L'uscita del Qatar dall'OPEC avrà delle conseguenze ridotte
Shah (WisdomTree): ci aspettiamo che si riduca la produzione per contrastare la flessione dei prezzi. Gli attuali livelli appaiono insostenibilmente elevati
Oggi il settore delle commodity è in fermento. Le correzioni al rialzo arrivano dopo il G20 che si è concluso lo scorso weekend. Gli Stati Uniti hanno ammorbidito la propria posizione sul commercio con la Cina, offrendo una tregua di 90 giorni sul rincaro delle tariffe che sarebbe dovuto entrare in vigore su 200 miliardi di dollari di importazioni. La Cina ha altresì espresso la volontà di ridurre le accise sulle automobili americane e l'impegno ad importare una quantità non dichiarata di prodotti agricoli americani.

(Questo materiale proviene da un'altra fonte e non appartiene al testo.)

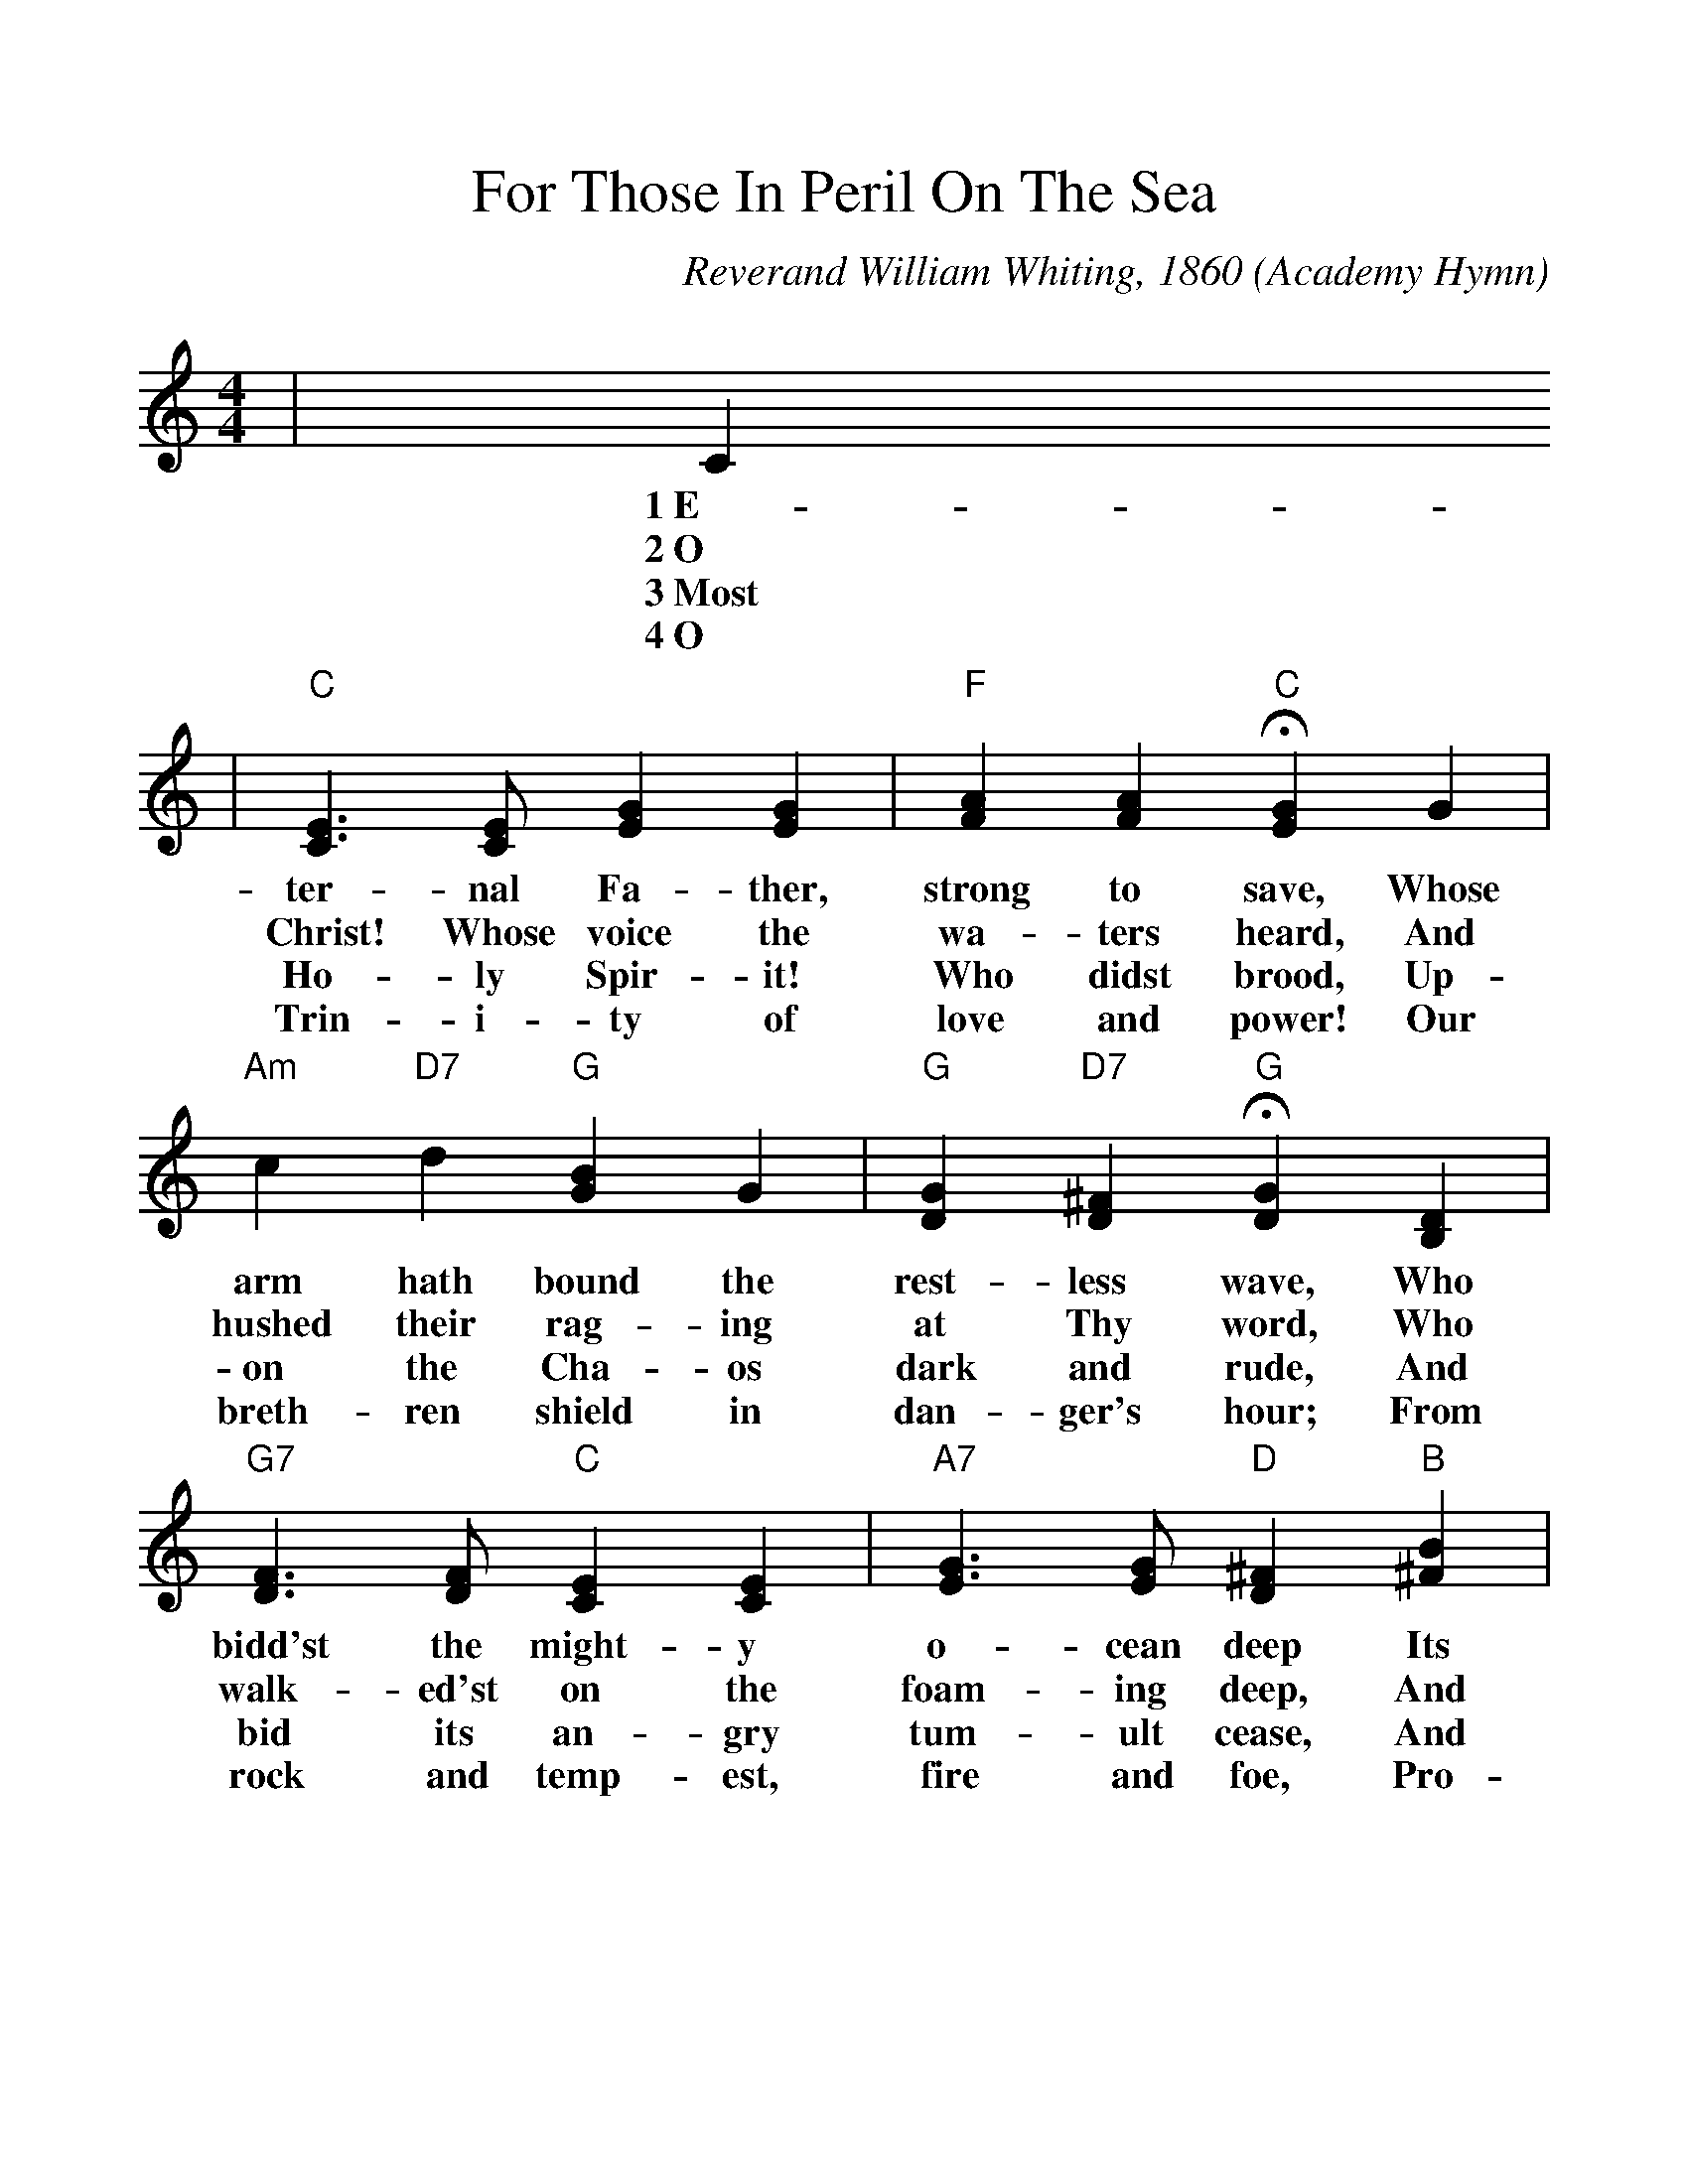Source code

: %%scale 1.1
%%format dulcimer.fmt
X: 1
T:For Those In Peril On The Sea
O:Academy Hymn
C:Reverand William Whiting, 1860
N:This hymn was written in 1860 by the Reverend William Whiting,
N:clergyman of the Church of England, after he had come hrough a
N:terrible storm in the Mediterranean Sea.  Every service at the
N:Naval Academy is closed with the first stanza of the hymn, the
N:entire congregation kneeling or seated with bowed heads.  From
N:the Academy the custom has spread to many ships of the Fleet.
M:4/4
L:1/4
K:C
|C
w:1~E-
w:2~O
w:3~Most
w:4~O
|"C"[C3/2E3/2] [C/2E/2] [EG] [EG]|"F"[FA] [FA] +fermata+"C"[EG] G\
w:ter-nal Fa-ther, strong to save, Whose
w:Christ! Whose voice the wa-ters heard, And
w:Ho-ly Spir-it! Who didst brood, Up-
w:Trin-i-ty of love and power! Our
|"Am"c "D7"d "G"[GB] G|"G"[DG] "D7"[D^F] +fermata+"G"[DG] [B,D]\
w:arm hath bound the rest-less wave, Who
w:hushed their rag-ing at Thy word, Who
w:on the Cha-os dark and rude, And
w:breth-ren shield in dan-ger's hour; From
|"G7"[D3/2F3/2] [D/2F/2] "C"[CE] [CE]|"A7"[E3/2G3/2] [E/2G/2] "D"[D^F] "B"[^FB]\
w:bidd'st the might-y o-cean deep Its
w:walk-ed'st on the foam-ing deep, And
w:bid its an-gry tum-ult cease, And
w:rock and temp-est, fire and foe, Pro-
|"Em"G "B7"^F "Em"E A|"Bm"[EG] "B7"[^D^F] +fermata+"Em"E [B,E]\
w:own ap-point-ed lim-its keep; Oh,
w:calm a-midst its rage didst sleep; Oh,
w:give, for wild con-fu-sion, peace; Oh,
w:tect them where-so-e'er they go; Thus
|"C7"[_B,3/2E3/2] [_B,/2E/2] "F"[A,F] [CF]|"D"[C3/2^F3/2] [C/2^F/2] +fermata+"G"[B,G] "G7"G\
w:hear us when we cry to Thee, For
w:hear us when we cry to Thee, For
w:hear us when we cry to Thee, For
w:ev-er-more shall rise to Thee, Glad
|"C"[EG] "F#dim"[DA] "C"[EG] [CE]|"G7"[B,3/2D3/2] C/2 "C"C-|C2\
w:those in per-il on the sea,_
w:those in per-il on the sea,_
w:those in per-il on the sea,_
w:hymns of praise from land and sea._
|"F"[C2F2] "C"[C2E2]||
w:A-men.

La Russia e l'Arabia Saudita hanno concordato di voler continuare la loro cooperazione nella gestione dell'approvvigionamento petrolifero nel 2019; crediamo che questa collaborazione sia un anticipo della decisione di tagliare l'offerta che verrà presa dall'Organizzazione degli esportatori di greggio (OPEC) nel suo incontro di questa settimana. L'uscita del Qatar dall'OPEC a gennaio (annunciata il weekend scorso) non avrà un impatto significativo se l'Arabia Saudita e la Russia, rispettivamente il membro e il partner più grandi dell'Organizzazione, spingeranno per i tagli alle forniture. Inoltre, la provincia canadese dell'Alberta, in una mossa non convenzionale per un territorio associato che non fa parte dell'OPEC, ha annunciato che taglierà la produzione di petrolio, decisione che controbilancerà qualsiasi effetto negativo dell'uscita del Qatar.

OPEC: déjà vu? No, thank you!
Nell'ultimo mese le quotazioni del Brent sono diminuite del 23% a causa dei timori per un eccesso di offerta sul mercato del petrolio. Questo crollo improvviso ricorda in maniera inquietante l'esperienza del novembre 2014. Tuttavia, a differenza di quanto accaduto allora, riteniamo che alla riunione del 6 dicembre 2018 l'Organizzazione dei paesi esportatori di petrolio (OPEC) interverrà per arginare la flessione delle quotazioni. L'esperienza del cartello nel periodo 2014-2016 è stata talmente sgradevole che difficilmente il gruppo vorrà tornare a una fase di debolezza dei prezzi. Inoltre, il contesto di oggi è molto diverso. Nel 2014 era stata l'OPEC stessa a orchestrare la diminuzione dei prezzi del petrolio per indispettire gli Stati Uniti e altri produttori ad alto costo. Questa volta sembra che la debolezza delle quotazioni sia dovuta principalmente all'espansione della produzione statunitense. Gli eventi del 2014 hanno dimostrato che il cartello non può fermare la crescita della produzione USA. Facendo tesoro di questa esperienza, è improbabile che l'OPEC voglia mantenere elevati i livelli di produzione per difendere la propria quota di mercato; piuttosto cercherà di tenere alti i prezzi per preservare le proprie entrate fiscali.